Due to its shortcomings (or should that be late-comings?) Network Rail could now face government-imposed penalties of as much as £75 million for its performance up until year end March 31, 2013. Official figures from the Office of Rail Regulation (ORR) showed a decline in train punctuality of 0.7 percent on the previous year, to 90.9 percent from 91.6 percent.
The ORR had set a target of 92.7 percent for London and the southeast, which Network Rail missed by 1.7 percent. Long distance services fared even worse, with regions including Virgin’s West Coast Mainline, falling 4.5 percent short of the regulator’s 87 percent target.

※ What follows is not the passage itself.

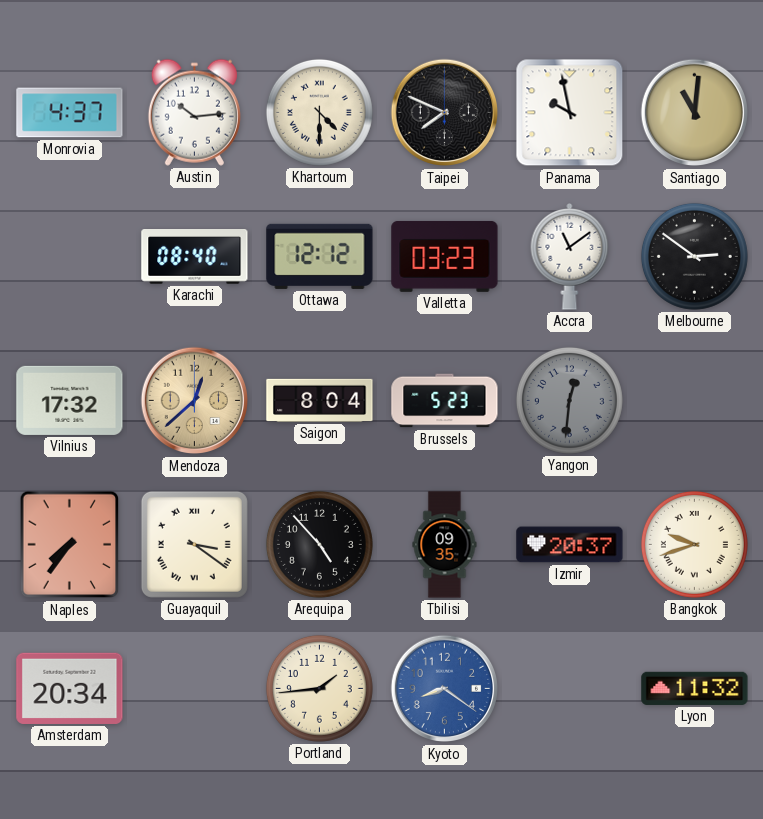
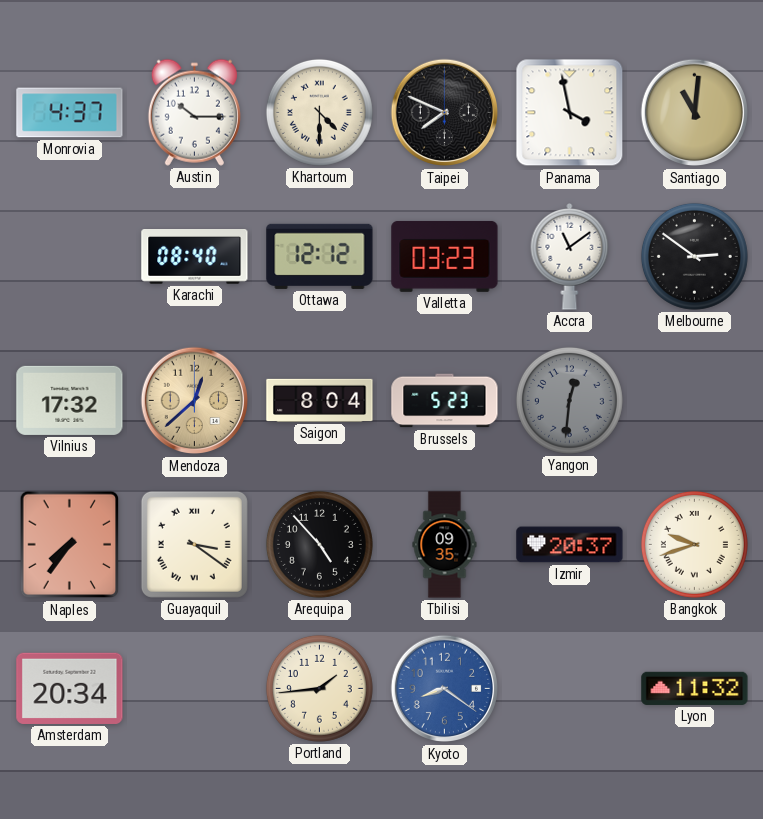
Austin: 10:14 -> 10:15
Panama: 9:58 -> 3:58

Commenting for Virgin Rail Group, its chief executive, Tony Collins, said, ‘Network Rail has consistently failed to deliver what it is contracted to deliver. That has directly affected customers’ experience, and their impression of rail travel. So any penalties levied on Network Rail should be in the form of tangible improvements that customers benefit from. There is really no benefit to Network Rail, customers or VRG in having money leave the industry.’
Virgin rail added that 70 percent of delays were the result of issues with infrastructure, which were Network Rail’s responsibility.

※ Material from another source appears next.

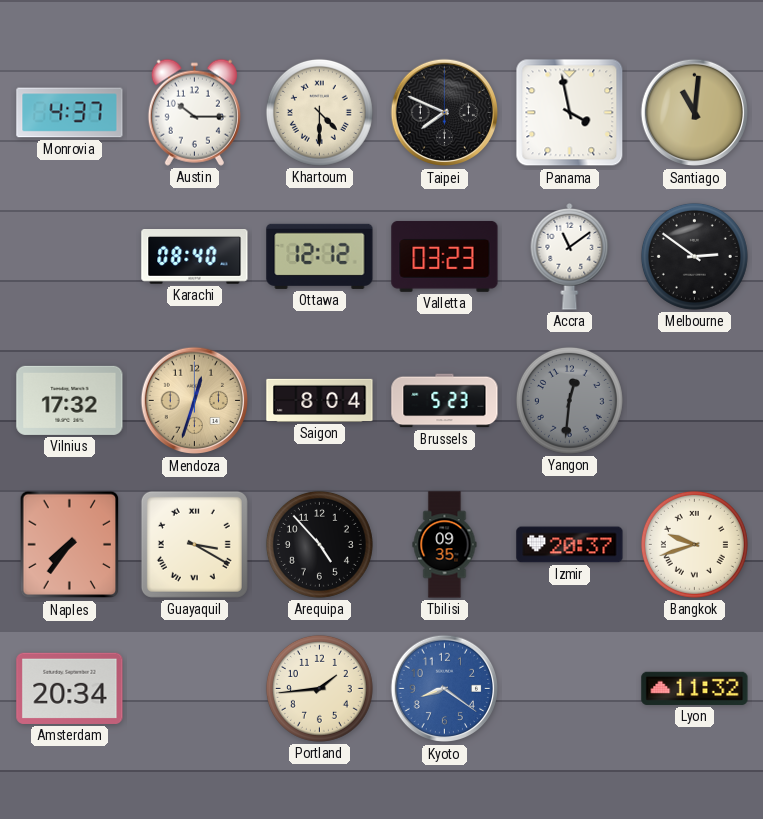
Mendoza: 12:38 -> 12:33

In its defence, Network Rail said that it had spent £5 billion on renewal and extension of the UK’s rail network in 2012/13. Patrick Butcher, its Group finance director, said, ‘The challenge we have faced over the last year, and will continue to face in the years ahead, is one of success – more people wanting to use more trains, more of the time. Over the last 12 months we have invested an unprecedented amount in growing and expanding the rail network through over 2,000 projects nationwide.
‘However, the economic times in which we live mean that alongside delivering new capacity we need to keep a constant drive for improved efficiency. Our overall financial performance remains strong and we are on track to deliver over £5bn of cost savings for the five years to 2014.’